--- START ---

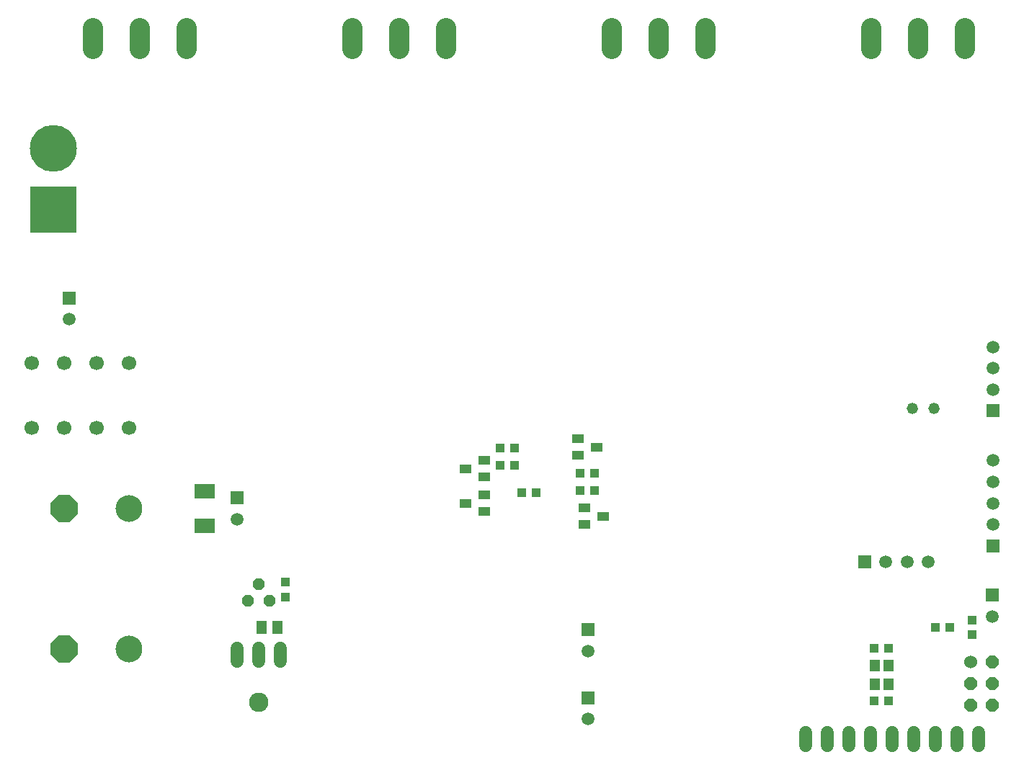
<source format=gbr>
G04 EAGLE Gerber RS-274X export*
G75*
%MOMM*%
%FSLAX34Y34*%
%LPD*%
%INSolderpaste Bottom*%
%IPPOS*%
%AMOC8*
5,1,8,0,0,1.08239X$1,22.5*%
G01*
%ADD10C,2.400000*%
%ADD11R,5.516000X5.516000*%
%ADD12C,5.516000*%
%ADD13P,3.409096X8X202.500000*%
%ADD14C,3.149600*%
%ADD15C,1.320800*%
%ADD16C,1.524000*%
%ADD17P,1.649562X8X292.500000*%
%ADD18C,1.508000*%
%ADD19R,1.508000X1.508000*%
%ADD20R,2.400000X1.800000*%
%ADD21R,1.050000X1.080000*%
%ADD22C,1.700000*%
%ADD23C,1.524000*%
%ADD24P,1.429621X8X22.500000*%
%ADD25R,1.300000X1.500000*%
%ADD26C,2.286000*%
%ADD27R,1.100000X1.000000*%
%ADD28R,1.400000X1.000000*%
%ADD29R,1.000000X1.100000*%
%ADD30R,1.150000X1.400000*%


D10*
X97400Y838900D02*
X97400Y862900D01*
X152400Y862900D02*
X152400Y838900D01*
X207400Y838900D02*
X207400Y862900D01*
D11*
X50800Y649800D03*
D12*
X50800Y721800D03*
D10*
X402200Y838900D02*
X402200Y862900D01*
X457200Y862900D02*
X457200Y838900D01*
X512200Y838900D02*
X512200Y862900D01*
X707000Y862900D02*
X707000Y838900D01*
X762000Y838900D02*
X762000Y862900D01*
X817000Y862900D02*
X817000Y838900D01*
X1011800Y838900D02*
X1011800Y862900D01*
X1066800Y862900D02*
X1066800Y838900D01*
X1121800Y838900D02*
X1121800Y862900D01*
D13*
X63500Y133350D03*
D14*
X139700Y133350D03*
D13*
X63500Y298450D03*
D14*
X139700Y298450D03*
D15*
X1060450Y416560D03*
X1085850Y416560D03*
D16*
X1129030Y118110D03*
D17*
X1129030Y92710D03*
X1129030Y67310D03*
X1154430Y118110D03*
X1154430Y92710D03*
X1154430Y67310D03*
D18*
X679450Y131010D03*
D19*
X679450Y156010D03*
D18*
X266700Y285950D03*
D19*
X266700Y310950D03*
D20*
X228600Y318700D03*
X228600Y278200D03*
D19*
X1003900Y236050D03*
D18*
X1028900Y236050D03*
X1053900Y236050D03*
X1078900Y236050D03*
D21*
X600850Y317500D03*
X618350Y317500D03*
D22*
X139700Y393700D03*
X139700Y469900D03*
X101600Y393700D03*
X101600Y469900D03*
X63500Y469900D03*
X63500Y393700D03*
X25400Y469900D03*
X25400Y393700D03*
D23*
X317500Y134620D02*
X317500Y119380D01*
X292100Y119380D02*
X292100Y134620D01*
X266700Y134620D02*
X266700Y119380D01*
D24*
X279400Y190500D03*
X292100Y209550D03*
X304800Y190500D03*
D25*
X295300Y158750D03*
X314300Y158750D03*
D18*
X69850Y520900D03*
D19*
X69850Y545900D03*
D26*
X292100Y71120D03*
D27*
X1130300Y150250D03*
X1130300Y167250D03*
D18*
X1154430Y171650D03*
D19*
X1154430Y196650D03*
D18*
X679450Y51000D03*
D19*
X679450Y76000D03*
D28*
X535100Y345440D03*
X557100Y335940D03*
X557100Y354940D03*
D29*
X592700Y349250D03*
X575700Y349250D03*
D28*
X535100Y304800D03*
X557100Y295300D03*
X557100Y314300D03*
D29*
X592700Y369570D03*
X575700Y369570D03*
D28*
X696800Y289560D03*
X674800Y299060D03*
X674800Y280060D03*
D29*
X669680Y320040D03*
X686680Y320040D03*
D28*
X689180Y370840D03*
X667180Y380340D03*
X667180Y361340D03*
D29*
X669680Y340360D03*
X686680Y340360D03*
D27*
X1032120Y134620D03*
X1015120Y134620D03*
X1015120Y72390D03*
X1032120Y72390D03*
D19*
X1154600Y413350D03*
D18*
X1154600Y438350D03*
X1154600Y463350D03*
X1154600Y488350D03*
D19*
X1154600Y254800D03*
D18*
X1154600Y279800D03*
X1154600Y304800D03*
X1154600Y329800D03*
X1154600Y354800D03*
D29*
X1104510Y158750D03*
X1087510Y158750D03*
D23*
X934720Y35560D02*
X934720Y20320D01*
X960120Y20320D02*
X960120Y35560D01*
X985520Y35560D02*
X985520Y20320D01*
X1010920Y20320D02*
X1010920Y35560D01*
X1036320Y35560D02*
X1036320Y20320D01*
X1061720Y20320D02*
X1061720Y35560D01*
X1087120Y35560D02*
X1087120Y20320D01*
X1112520Y20320D02*
X1112520Y35560D01*
X1137920Y35560D02*
X1137920Y20320D01*
D30*
X1016000Y114300D03*
X1016000Y92300D03*
X1032000Y114300D03*
X1032000Y92300D03*
D29*
X323850Y194700D03*
X323850Y211700D03*
M02*

</source>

--- END ---

→ **Instructions for the task**:
Output the data exactly. Pictures don't belong in the result.

→ **Solution to this problem**:
<source format=gbr>
G04 EAGLE Gerber RS-274X export*
G75*
%MOMM*%
%FSLAX34Y34*%
%LPD*%
%INSolderpaste Bottom*%
%IPPOS*%
%AMOC8*
5,1,8,0,0,1.08239X$1,22.5*%
G01*
%ADD10C,2.400000*%
%ADD11R,5.516000X5.516000*%
%ADD12C,5.516000*%
%ADD13P,3.409096X8X202.500000*%
%ADD14C,3.149600*%
%ADD15C,1.320800*%
%ADD16C,1.524000*%
%ADD17P,1.649562X8X292.500000*%
%ADD18C,1.508000*%
%ADD19R,1.508000X1.508000*%
%ADD20R,2.400000X1.800000*%
%ADD21R,1.050000X1.080000*%
%ADD22C,1.700000*%
%ADD23C,1.524000*%
%ADD24P,1.429621X8X22.500000*%
%ADD25R,1.300000X1.500000*%
%ADD26C,2.286000*%
%ADD27R,1.100000X1.000000*%
%ADD28R,1.400000X1.000000*%
%ADD29R,1.000000X1.100000*%
%ADD30R,1.150000X1.400000*%


D10*
X97400Y838900D02*
X97400Y862900D01*
X152400Y862900D02*
X152400Y838900D01*
X207400Y838900D02*
X207400Y862900D01*
D11*
X50800Y649800D03*
D12*
X50800Y721800D03*
D10*
X402200Y838900D02*
X402200Y862900D01*
X457200Y862900D02*
X457200Y838900D01*
X512200Y838900D02*
X512200Y862900D01*
X707000Y862900D02*
X707000Y838900D01*
X762000Y838900D02*
X762000Y862900D01*
X817000Y862900D02*
X817000Y838900D01*
X1011800Y838900D02*
X1011800Y862900D01*
X1066800Y862900D02*
X1066800Y838900D01*
X1121800Y838900D02*
X1121800Y862900D01*
D13*
X63500Y133350D03*
D14*
X139700Y133350D03*
D13*
X63500Y298450D03*
D14*
X139700Y298450D03*
D15*
X1060450Y416560D03*
X1085850Y416560D03*
D16*
X1129030Y118110D03*
D17*
X1129030Y92710D03*
X1129030Y67310D03*
X1154430Y118110D03*
X1154430Y92710D03*
X1154430Y67310D03*
D18*
X679450Y131010D03*
D19*
X679450Y156010D03*
D18*
X266700Y285950D03*
D19*
X266700Y310950D03*
D20*
X228600Y318700D03*
X228600Y278200D03*
D19*
X1003900Y236050D03*
D18*
X1028900Y236050D03*
X1053900Y236050D03*
X1078900Y236050D03*
D21*
X600850Y317500D03*
X618350Y317500D03*
D22*
X139700Y393700D03*
X139700Y469900D03*
X101600Y393700D03*
X101600Y469900D03*
X63500Y469900D03*
X63500Y393700D03*
X25400Y469900D03*
X25400Y393700D03*
D23*
X317500Y134620D02*
X317500Y119380D01*
X292100Y119380D02*
X292100Y134620D01*
X266700Y134620D02*
X266700Y119380D01*
D24*
X279400Y190500D03*
X292100Y209550D03*
X304800Y190500D03*
D25*
X295300Y158750D03*
X314300Y158750D03*
D18*
X69850Y520900D03*
D19*
X69850Y545900D03*
D26*
X292100Y71120D03*
D27*
X1130300Y150250D03*
X1130300Y167250D03*
D18*
X1154430Y171650D03*
D19*
X1154430Y196650D03*
D18*
X679450Y51000D03*
D19*
X679450Y76000D03*
D28*
X535100Y345440D03*
X557100Y335940D03*
X557100Y354940D03*
D29*
X592700Y349250D03*
X575700Y349250D03*
D28*
X535100Y304800D03*
X557100Y295300D03*
X557100Y314300D03*
D29*
X592700Y369570D03*
X575700Y369570D03*
D28*
X696800Y289560D03*
X674800Y299060D03*
X674800Y280060D03*
D29*
X669680Y320040D03*
X686680Y320040D03*
D28*
X689180Y370840D03*
X667180Y380340D03*
X667180Y361340D03*
D29*
X669680Y340360D03*
X686680Y340360D03*
D27*
X1032120Y134620D03*
X1015120Y134620D03*
X1015120Y72390D03*
X1032120Y72390D03*
D19*
X1154600Y413350D03*
D18*
X1154600Y438350D03*
X1154600Y463350D03*
X1154600Y488350D03*
D19*
X1154600Y254800D03*
D18*
X1154600Y279800D03*
X1154600Y304800D03*
X1154600Y329800D03*
X1154600Y354800D03*
D29*
X1104510Y158750D03*
X1087510Y158750D03*
D23*
X934720Y35560D02*
X934720Y20320D01*
X960120Y20320D02*
X960120Y35560D01*
X985520Y35560D02*
X985520Y20320D01*
X1010920Y20320D02*
X1010920Y35560D01*
X1036320Y35560D02*
X1036320Y20320D01*
X1061720Y20320D02*
X1061720Y35560D01*
X1087120Y35560D02*
X1087120Y20320D01*
X1112520Y20320D02*
X1112520Y35560D01*
X1137920Y35560D02*
X1137920Y20320D01*
D30*
X1016000Y114300D03*
X1016000Y92300D03*
X1032000Y114300D03*
X1032000Y92300D03*
D29*
X323850Y194700D03*
X323850Y211700D03*
M02*

</source>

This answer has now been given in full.